The first time I met a real family was when a kid from my class in junior school invited me home to play one day after school. I was so overwhelmed by all the food on offer at my friend’s house that I just put my head down and ate like a wild beast. I had never seen steak before. I ate until my stomach hurt, and then I looked around and took in those exotic creatures, mum and dad, and a house where the pictures were not nailed to the walls.

For the very first time, it began to dawn on me that the way we lived in St Leonard’s might not be the norm; that there might be a different, better way to go about doing things. For the very first time in my short life, my yearning for something better began to take shape. I realised what I had been missing all this time – a family; a home.

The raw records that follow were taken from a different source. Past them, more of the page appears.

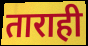
ताराहीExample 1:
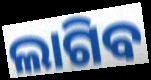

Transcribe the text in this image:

ଲାଗିବ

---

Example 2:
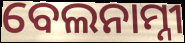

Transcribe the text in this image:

ବେଲନାମ୍ନୀ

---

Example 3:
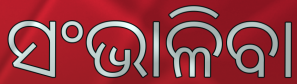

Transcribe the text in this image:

ସଂଭାଳିବା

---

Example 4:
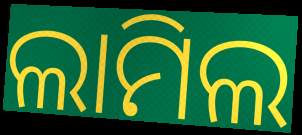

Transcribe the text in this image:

ଲାମିଲ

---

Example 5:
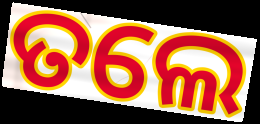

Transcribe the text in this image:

By the time I was eight, I had already been identified in St Leonard’s and at school as an extremely violent, difficult child, so it was not surprising that I was drawn to boxing. The original idea to get into boxing was Liam’s. He was also a very small kid with a need to be able to stand up for himself, and I imagine that his motivations must have been very similar to mine. We used to walk to school together, and the route took us past Dagenham Boxing Club. Liam and I used to wonder what went on in there and we often speculated about it.

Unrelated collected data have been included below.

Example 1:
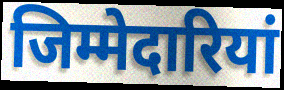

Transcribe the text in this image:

जिम्मेदारियां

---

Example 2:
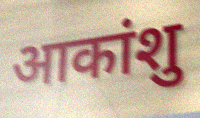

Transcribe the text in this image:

आकांशु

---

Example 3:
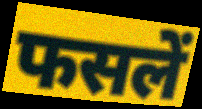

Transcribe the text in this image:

फसलें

One day, Liam said, ‘Come on, Paul. Let’s go in. Let’s see what they are doing in there.’

‘Do you think they’ll have a pop at us?’ I asked. I liked his idea, but I was also a little intimidated at the thought of just going into the club.

‘Dunno. They might, I s’pose.’

‘I suppose we can always leg it if they do.’

‘Yeah.’

‘Come on, then.’

We went in nervously and poked our heads around the door. There were some men inside. They were clad in sportswear, and chatting to each other amiably as they worked out. We were sure they were going to shout at us and tell us to fuck off because we were just kids from St Leonard’s and everybody hated us. Instead, two friendly men looked at us with smiles.

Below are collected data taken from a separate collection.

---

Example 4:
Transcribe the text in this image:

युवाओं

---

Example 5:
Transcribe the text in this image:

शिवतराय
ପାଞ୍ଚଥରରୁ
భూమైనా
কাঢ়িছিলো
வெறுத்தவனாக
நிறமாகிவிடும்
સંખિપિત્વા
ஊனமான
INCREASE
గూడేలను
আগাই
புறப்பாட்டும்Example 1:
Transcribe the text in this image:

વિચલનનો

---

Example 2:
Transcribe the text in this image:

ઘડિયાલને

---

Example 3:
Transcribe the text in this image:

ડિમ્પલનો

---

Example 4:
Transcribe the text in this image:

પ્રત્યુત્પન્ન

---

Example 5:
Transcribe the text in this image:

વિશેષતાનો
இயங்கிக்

‘Come on in, lads,’ they said. ‘We won’t bite your heads off.’

Liam and I looked at each other. Did they really mean it? We shrugged. There was nothing to lose.

We went in gingerly, but they really were friendly; they were not just pretending. Even when they saw our cheap uniforms and bad haircuts, they were not put off. This was the first time that anything of the sort had ever happened. Even when we told them where we were from, they did not recoil from us. What was going on?

‘Do you want to put some gloves on, lads?’ they asked. ‘Do you want to have a little move around?’

I looked at Liam. Liam looked at me.

‘All right, then.’

It was just a rundown gym in the local boxing club, but venturing into the Dagenham Boxing Club was absolutely the best thing that had ever happened to me. Liam and I were boxers after that, two wiry little runts together, beating out our aggression with our small, bony fists. Because Liam and I were both so small and underweight for our ages, people assumed that we were much younger than we actually were. They could not believe it when we told them our real ages.

Although the facilities were very basic, and I was just put in front of a bag with gloves on and told to hit it, getting involved in boxing was a revelation to me, and a real milestone in my young life. For a start, I had my first experience of being with adult men who were not only not violent and dangerous, but also were actually friendly and kind. And they were not just pretending to be kind; they really meant it. The boxing coaches were good with children, and they gave Liam and me the closest thing to proper childcare that we had ever received. The teachers at school caned us and battered us. The care workers in the home beat us up. So far as the social workers were concerned, we were just a series of boxes to be ticked. Our parents had been missing in action for as long as we could remember. These guys actually taught us useful stuff, gave us sandwiches and even listened to us with every appearance of interest. It was amazing. It was wonderful.

For a long time, I didn’t go to the boxing club to learn about boxing, but just to have the experience of someone being nice to me. I am sure that to them it was no big deal, but for me it was huge.